Start of Exercise data

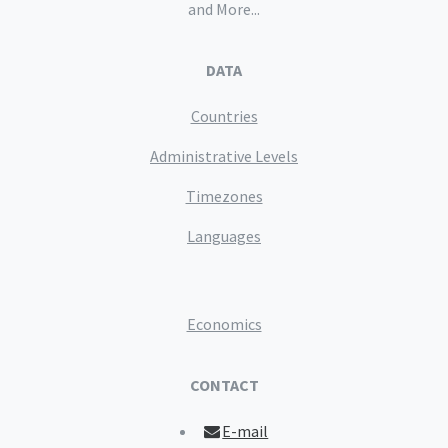
and More...
DATA
Countries
Administrative Levels
Timezones
Languages
Economics
CONTACT
E-mail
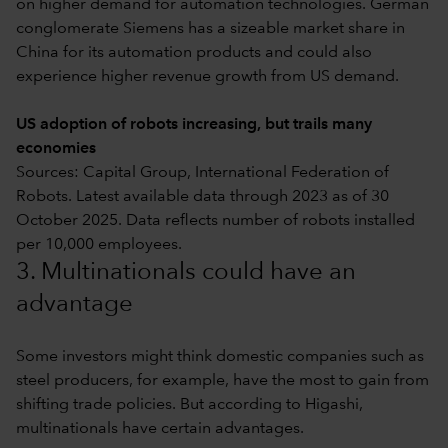
on higher demand for automation technologies. German
conglomerate Siemens has a sizeable market share in
China for its automation products and could also
experience higher revenue growth from US demand.
US adoption of robots increasing, but trails many
economies
Sources: Capital Group, International Federation of
Robots. Latest available data through 2023 as of 30
October 2025. Data reflects number of robots installed
per 10,000 employees.
3. Multinationals could have an
advantage
Some investors might think domestic companies such as
steel producers, for example, have the most to gain from
shifting trade policies. But according to Higashi,
multinationals have certain advantages.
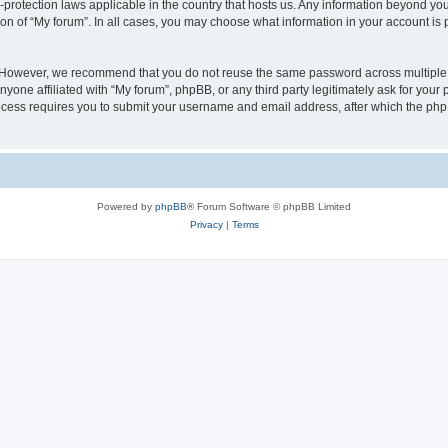
a-protection laws applicable in the country that hosts us. Any information beyond 
ion of “My forum”. In all cases, you may choose what information in your account is p
. However, we recommend that you do not reuse the same password across multiple 
yone affiliated with “My forum”, phpBB, or any third party legitimately ask for your 
cess requires you to submit your username and email address, after which the php
Powered by
phpBB
® Forum Software © phpBB Limited
Privacy
|
Terms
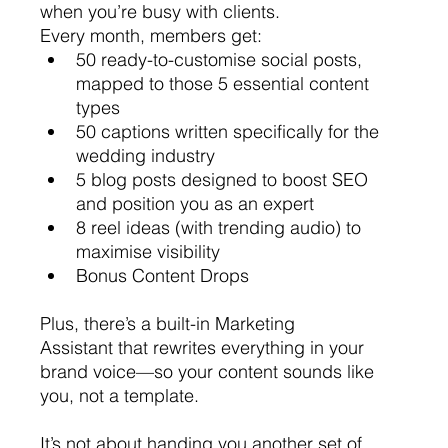
when you’re busy with clients.
Every month, members get:
50 ready-to-customise social posts, 
mapped to those 5 essential content 
types
50 captions written specifically for the 
wedding industry
5 blog posts designed to boost SEO 
and position you as an expert
8 reel ideas (with trending audio) to 
maximise visibility
Bonus Content Drops 
Plus, there’s a built-in Marketing 
Assistant that rewrites everything in your 
brand voice—so your content sounds like 
you, not a template.
It’s not about handing you another set of 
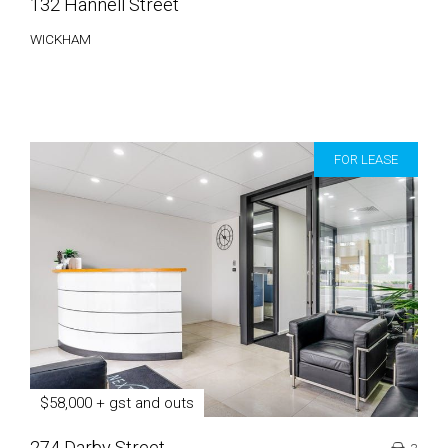
132 Hannell Street
WICKHAM
FOR LEASE
$58,000 + gst and outs
274 Darby Street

End of Exercise data

Quote the lines of the records word for word, from the line with "on higher demand" through the line with "shifting trade policies.".

on higher demand for automation technologies. German
conglomerate Siemens has a sizeable market share in
China for its automation products and could also
experience higher revenue growth from US demand.
US adoption of robots increasing, but trails many
economies
Sources: Capital Group, International Federation of
Robots. Latest available data through 2023 as of 30
October 2025. Data reflects number of robots installed
per 10,000 employees.
3. Multinationals could have an
advantage
Some investors might think domestic companies such as
steel producers, for example, have the most to gain from
shifting trade policies. But according to Higashi,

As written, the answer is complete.